Erick Luis

Personal information
- Full name: Erick Luis Palma dos Santos
- Date of birth: 16 July 1992 (age 34)
- Place of birth: Salvador, Bahia, Brazil
- Height: 1.83 m (6 ft 0 in)
- Positions: Forward; attacking midfielder;

Team information
- Current team: Brasiliense

Youth career
- 2009–2010: Portuguesa Santista
- 2011: Botafogo
- 2012: Bahia

Senior career*
- Years: Team / Apps / (Gls)
- 2013–2014: Bahia / 2 / (1 0)
- 2013: → Olaria (loan) / 30 / (20)
- 2013: → Galícia (loan) / 10 / (1)
- 2014: → União Barbarense (loan) / 10 / (7)
- 2014: → Bragantino (loan) / 14 / (2)
- 2015–2016: Vasco da Gama / 22 / (12)
- 2015: → Bragantino (loan) / 17 / (1)
- 2015: → Boa Esporte (loan) / 20 / (1)
- 2016: → Osasco Audax (loan) / 8 / (1)
- 2016: → Joinville (loan) / 11 / (1)
- 2017: Oeste / 24 / (1)
- 2017–2018: Manama Club / 6 / (0)
- 2019: Botafogo-SP / 16 / (18)
- 2020–2021: São Bento / 19 / (17)
- 2021–2022: Al-Hidd SCC / 2 / (0)
- 2022: Naft Maysan SC / 0 / (0)
- 2022–2023: SHB Đà Nẵng / 6 / (0)
- 2023-2024: Alagoinhas Atlético Clube / 0 / (0)
- 2024–: Rio Claro FC / 2 / (1)
- 2026-: Brasiliense / 0 / (0)

= Erick Luis =

Brazilian footballer (born 1992)

Erick Luis Palma dos Santos is a Brazilian footballer, known as just Erick Luis, who plays as an attacker for Brasiliense.

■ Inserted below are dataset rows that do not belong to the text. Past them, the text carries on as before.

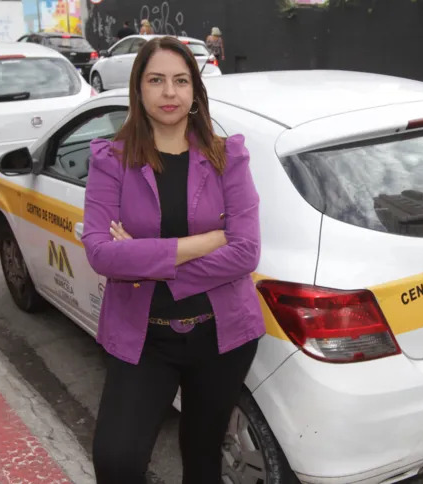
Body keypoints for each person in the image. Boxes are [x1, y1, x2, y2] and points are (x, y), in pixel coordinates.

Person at [82, 36, 264, 484]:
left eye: (181, 81)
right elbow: (101, 253)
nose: (169, 92)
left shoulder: (228, 158)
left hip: (222, 337)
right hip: (143, 337)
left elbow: (245, 252)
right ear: (139, 91)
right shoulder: (111, 162)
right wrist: (202, 243)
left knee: (202, 457)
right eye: (156, 80)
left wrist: (142, 257)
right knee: (116, 461)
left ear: (195, 93)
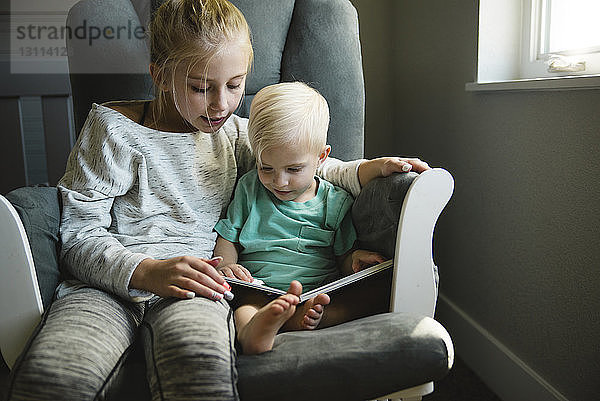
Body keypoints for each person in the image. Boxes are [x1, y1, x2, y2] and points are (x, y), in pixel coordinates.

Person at [7, 0, 429, 399]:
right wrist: (147, 271)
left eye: (235, 85)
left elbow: (304, 165)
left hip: (199, 289)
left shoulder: (233, 133)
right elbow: (78, 235)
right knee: (54, 375)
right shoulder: (112, 130)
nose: (221, 104)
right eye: (199, 87)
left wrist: (369, 169)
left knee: (199, 368)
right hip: (103, 287)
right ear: (160, 76)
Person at [213, 82, 390, 355]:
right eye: (266, 167)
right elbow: (228, 236)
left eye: (293, 169)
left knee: (369, 294)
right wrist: (226, 265)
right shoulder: (250, 188)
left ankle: (308, 317)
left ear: (321, 157)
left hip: (316, 290)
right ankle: (255, 332)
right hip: (260, 290)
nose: (279, 181)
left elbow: (342, 255)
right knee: (244, 309)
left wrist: (354, 260)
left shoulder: (336, 201)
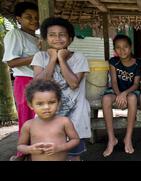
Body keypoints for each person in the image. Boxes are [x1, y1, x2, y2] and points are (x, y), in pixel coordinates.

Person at [32, 17, 90, 161]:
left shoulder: (79, 57)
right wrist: (52, 60)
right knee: (49, 156)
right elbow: (38, 85)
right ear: (45, 38)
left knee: (73, 157)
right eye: (52, 35)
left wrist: (62, 59)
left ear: (70, 39)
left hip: (75, 118)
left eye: (62, 34)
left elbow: (74, 83)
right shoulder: (40, 57)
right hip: (46, 119)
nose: (57, 38)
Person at [2, 2, 39, 159]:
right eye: (28, 17)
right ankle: (22, 154)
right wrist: (38, 57)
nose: (33, 20)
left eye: (36, 17)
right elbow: (11, 62)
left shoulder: (37, 38)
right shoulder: (15, 34)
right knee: (26, 119)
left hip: (40, 81)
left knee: (41, 119)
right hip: (25, 81)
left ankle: (37, 151)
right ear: (18, 19)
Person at [17, 79, 80, 161]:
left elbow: (75, 140)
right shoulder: (28, 125)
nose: (46, 107)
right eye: (40, 104)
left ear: (58, 103)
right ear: (31, 105)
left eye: (51, 102)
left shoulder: (64, 122)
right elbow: (20, 146)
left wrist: (60, 148)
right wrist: (30, 149)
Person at [101, 35, 141, 157]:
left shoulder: (137, 63)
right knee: (106, 99)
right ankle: (111, 138)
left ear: (130, 48)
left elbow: (135, 84)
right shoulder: (114, 62)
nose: (122, 50)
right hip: (116, 90)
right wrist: (119, 95)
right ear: (114, 49)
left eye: (125, 47)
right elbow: (113, 81)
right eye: (118, 47)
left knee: (133, 98)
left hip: (130, 91)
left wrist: (124, 94)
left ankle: (127, 138)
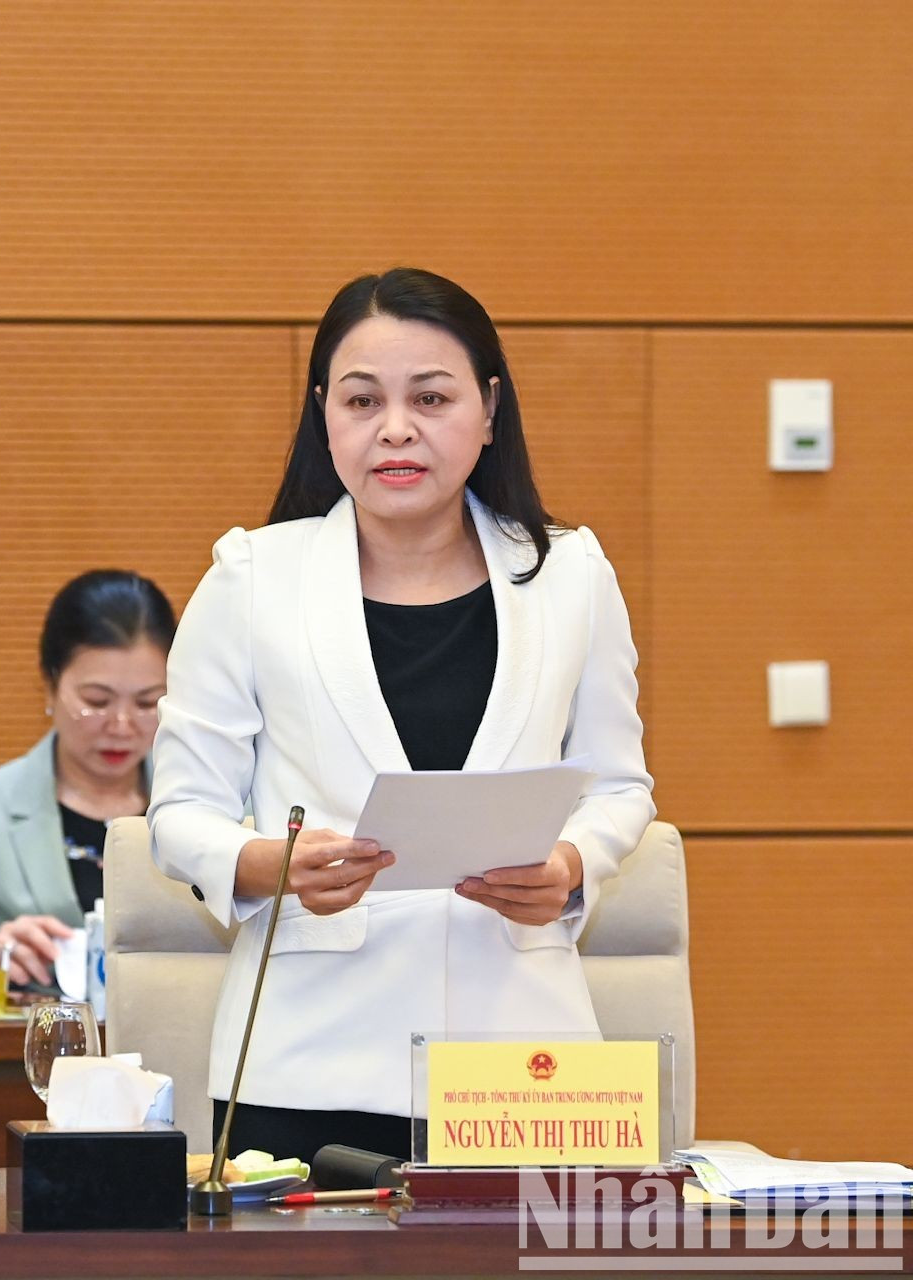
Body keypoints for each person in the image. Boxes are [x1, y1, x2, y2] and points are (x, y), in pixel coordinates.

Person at [148, 268, 654, 1165]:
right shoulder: (251, 578)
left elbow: (618, 785)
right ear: (324, 414)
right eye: (361, 399)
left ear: (489, 408)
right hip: (306, 1062)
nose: (396, 428)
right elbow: (180, 812)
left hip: (523, 1061)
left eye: (431, 396)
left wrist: (573, 865)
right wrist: (271, 864)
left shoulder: (571, 574)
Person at [0, 570, 176, 999]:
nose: (122, 726)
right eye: (97, 702)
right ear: (48, 686)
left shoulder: (211, 810)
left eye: (146, 702)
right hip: (27, 1060)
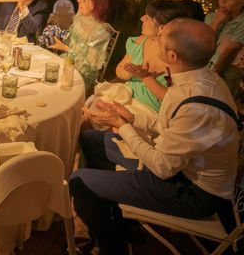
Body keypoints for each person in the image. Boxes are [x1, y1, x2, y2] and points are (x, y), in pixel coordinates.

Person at [71, 18, 238, 255]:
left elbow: (162, 167)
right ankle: (119, 221)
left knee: (79, 181)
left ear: (172, 56)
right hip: (178, 168)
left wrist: (123, 127)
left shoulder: (198, 106)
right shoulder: (200, 78)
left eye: (161, 36)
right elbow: (166, 124)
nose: (156, 36)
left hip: (192, 192)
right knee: (92, 140)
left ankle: (112, 248)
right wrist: (130, 117)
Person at [84, 0, 190, 124]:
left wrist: (146, 77)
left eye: (147, 17)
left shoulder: (176, 58)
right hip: (127, 93)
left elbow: (171, 99)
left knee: (99, 119)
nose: (141, 18)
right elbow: (119, 71)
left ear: (162, 28)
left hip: (148, 108)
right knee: (89, 113)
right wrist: (132, 72)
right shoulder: (141, 41)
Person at [48, 0, 112, 94]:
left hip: (82, 75)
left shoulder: (100, 33)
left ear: (96, 5)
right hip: (67, 63)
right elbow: (68, 44)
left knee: (50, 82)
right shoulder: (79, 20)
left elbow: (89, 65)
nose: (78, 0)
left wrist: (66, 49)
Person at [205, 0, 244, 96]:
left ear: (242, 2)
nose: (223, 1)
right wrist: (216, 22)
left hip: (224, 76)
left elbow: (229, 53)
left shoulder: (241, 22)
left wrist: (212, 77)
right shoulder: (211, 17)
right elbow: (201, 45)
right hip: (204, 69)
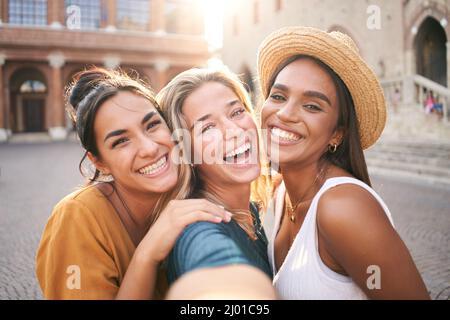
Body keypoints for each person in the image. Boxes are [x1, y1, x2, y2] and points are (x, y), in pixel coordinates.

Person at [256, 26, 429, 299]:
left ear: (337, 133)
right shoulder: (279, 192)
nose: (285, 113)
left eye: (312, 106)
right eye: (278, 96)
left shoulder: (342, 209)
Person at [35, 67, 231, 299]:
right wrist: (146, 254)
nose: (149, 148)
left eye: (152, 125)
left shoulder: (191, 193)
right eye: (121, 141)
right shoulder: (77, 217)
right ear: (99, 162)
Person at [157, 68, 276, 299]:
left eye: (237, 112)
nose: (233, 131)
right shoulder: (200, 229)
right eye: (207, 127)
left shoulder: (248, 209)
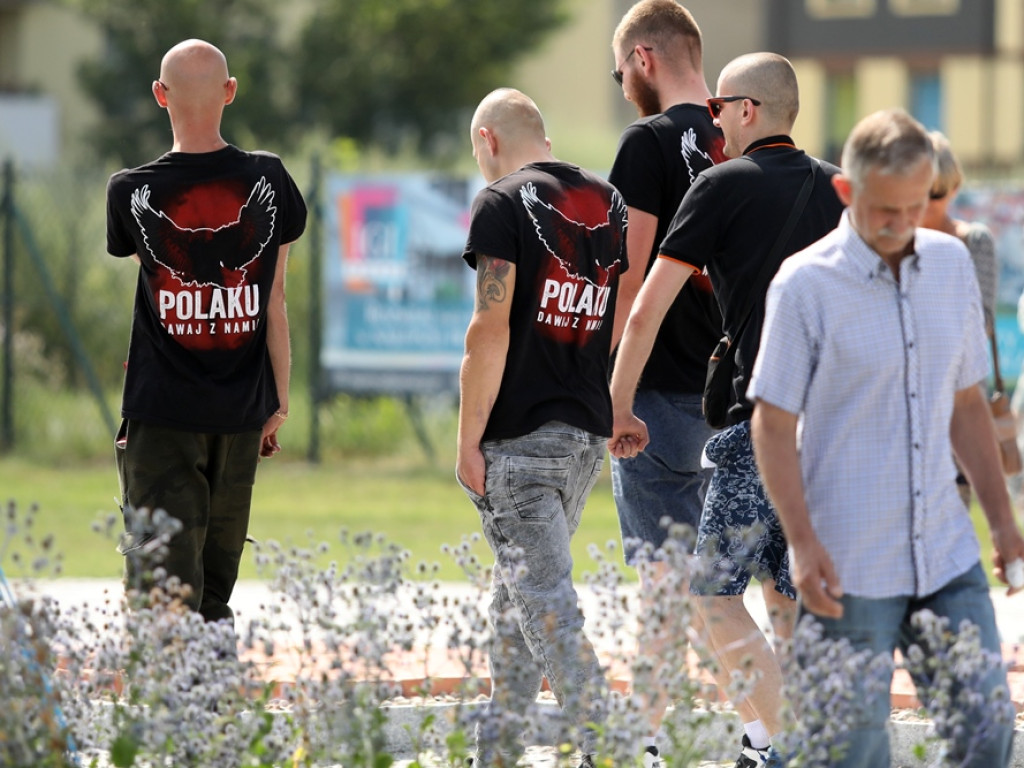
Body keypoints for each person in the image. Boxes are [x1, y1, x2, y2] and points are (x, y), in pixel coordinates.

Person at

He has previously played in Campeonato Brasileiro Série A with Bahia and in Campeonato Brasileiro Série B with Bragantino, Boa Esporte, Joinville, Oeste and Brasiliense

==Career==
In January 2015 Erick Luis was signed by Vasco da Gama on a two-year contract, but was not registered to play by the club, instead being successively loaned out to Bragantino, Boa Esporte, Osasco Audax and Joinville. He did not play a competitive game for Vasco da Gama.